### TEXT EXCERPT ###

Hemoglobinopathies types and their peculiarities in Morocco

Abstract

There are two forms of thalassemia – alpha- and beta-, though clinically thalassemia is divided into minor, intermediate and major. Beta-thalassemia rate is 6-7% in Morocco (S.S. Khandker, 2023) with prevalence in Casablanca 5% among all cities (S. El Kababi, 2019), alpha-thalassemia 0,96%, particularly in the North (A.Laghmich et al., 2019), minor form 1,2% in a whole country. Carriers rate is 6,5% on beta-thalassemia (N.Marzouki, 2022), alpha-thalassemia 0,30% (I.Belmokhtar et al., 2025) and 8% on both thalassemia types (A.Laghmich et al., 2019). Morocco East became thalassemia region after its North and West (I.Belmokhtar et al., 2022). In Rabat, there was a research set which results demonstrated beta-thalassemia major dependence on HLA antigens of both I and II class (S. Ouadghiri et al., 2024). Novel beta-thalassemia variants (C6(-G) and -83(A>G) as well as Hb structural variant D-Ouled Rabah have been discovered first in Morocco. Beta-thalassemia represents the most widely-distributed hemoglobinopathy in Morocco while hemoglobinosis C takes the second position, alpha-thalassemia the third, hemoglobinosis G-Philadelphia - the fourth, D-Ouled Rabah and O-Arab the fifth one (I.Belmokhtar et al., 2025). Morocco has hemoglobinosis C representing mutant Hb with glutaminic acid replacement into lysine in its beta-chain 6 th position. Moroccan people have not only softer heterozygous form with no anemy but also harder homozygous form with moderate hemolytic anemy and Hb crystals in blood smears. Hemoglobinosis C is distributed in Southern Morocco at a greater extent (N.Marzouki, 2022). A combination between these Hb types represents more difficult pathological condition by course than separate hemoglobinoses. There are the data according to which beta-thalassemia can be in a complex with hemoglobinoses C and S with especially hard form of the disease, met in Eastern Morocco mainly (I.Belmokhtar, 2022), except Southern part of the country. Northern Moroccan city Kenitra is distinguished by sickle cell syndromes or hemoglobinosis S in children. Sickle-cell anemy carriers rate is 6,5% and morbidity 80% in the North and 10,5% in other parts of the country (N.Marzouki, 2022).

###

> _ABOUT THIS EXERCISE_
According to the abstract on hemoglobinopathies in Morocco, which hemoglobinopathy is the second most widely distributed in the country?

### EXTRACTED MATERIAL ###

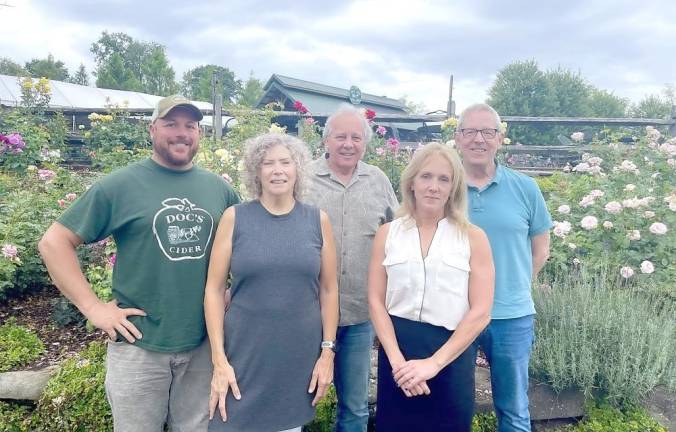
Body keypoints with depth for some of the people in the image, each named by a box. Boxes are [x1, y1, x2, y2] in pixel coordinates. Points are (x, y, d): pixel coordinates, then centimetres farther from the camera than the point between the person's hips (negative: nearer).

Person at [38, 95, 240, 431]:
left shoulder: (219, 188, 4)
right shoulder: (121, 185, -7)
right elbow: (54, 242, -5)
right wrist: (92, 307, -11)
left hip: (204, 344, 3)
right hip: (139, 345, -2)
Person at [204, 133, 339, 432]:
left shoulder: (318, 220, 0)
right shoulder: (235, 218, -4)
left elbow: (328, 290, 4)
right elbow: (214, 290, -3)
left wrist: (328, 351, 1)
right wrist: (219, 359, -7)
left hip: (300, 357, 1)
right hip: (244, 355, -1)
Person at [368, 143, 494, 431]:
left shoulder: (473, 238, -2)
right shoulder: (387, 234, 3)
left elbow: (481, 312, -6)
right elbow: (376, 301, 0)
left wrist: (433, 363, -11)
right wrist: (397, 360, -11)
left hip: (451, 358, -1)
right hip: (397, 350, 1)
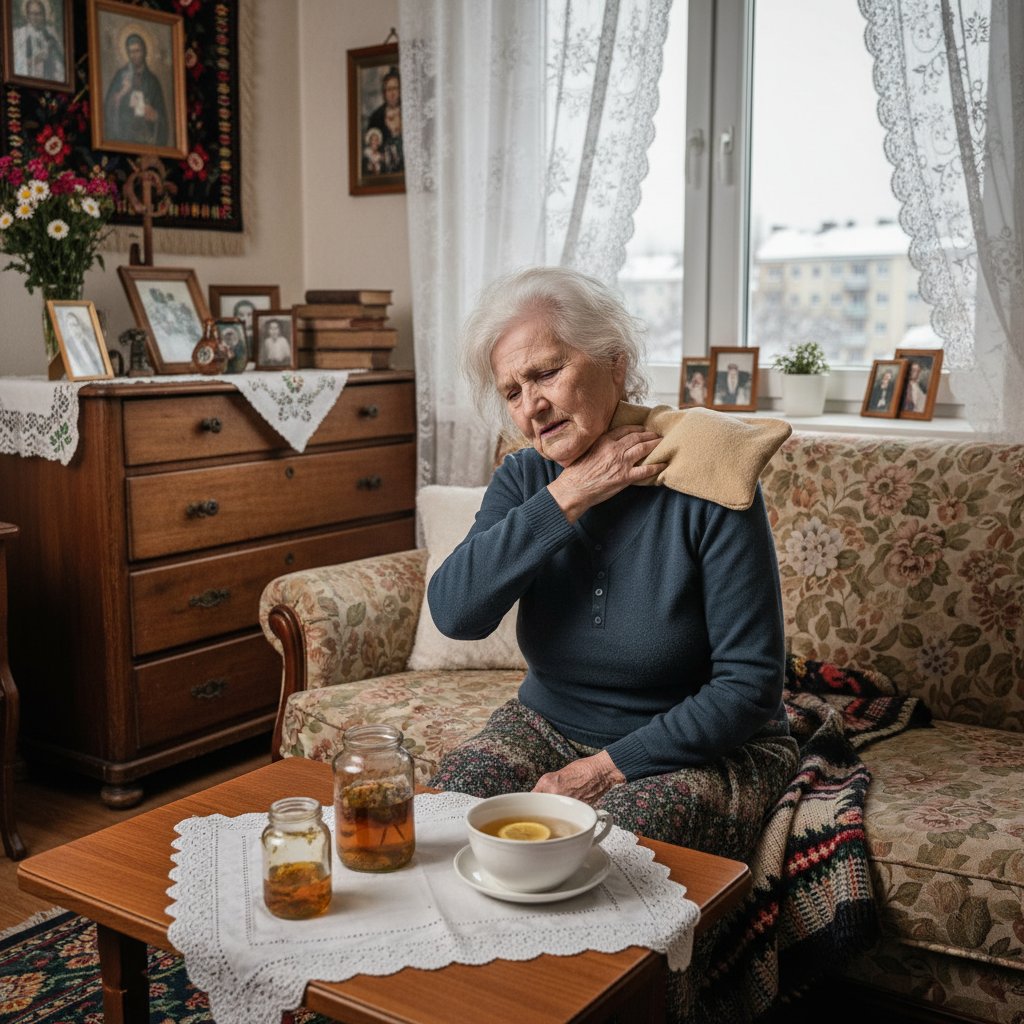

###

> _REPLY_
Hemoglobinosis C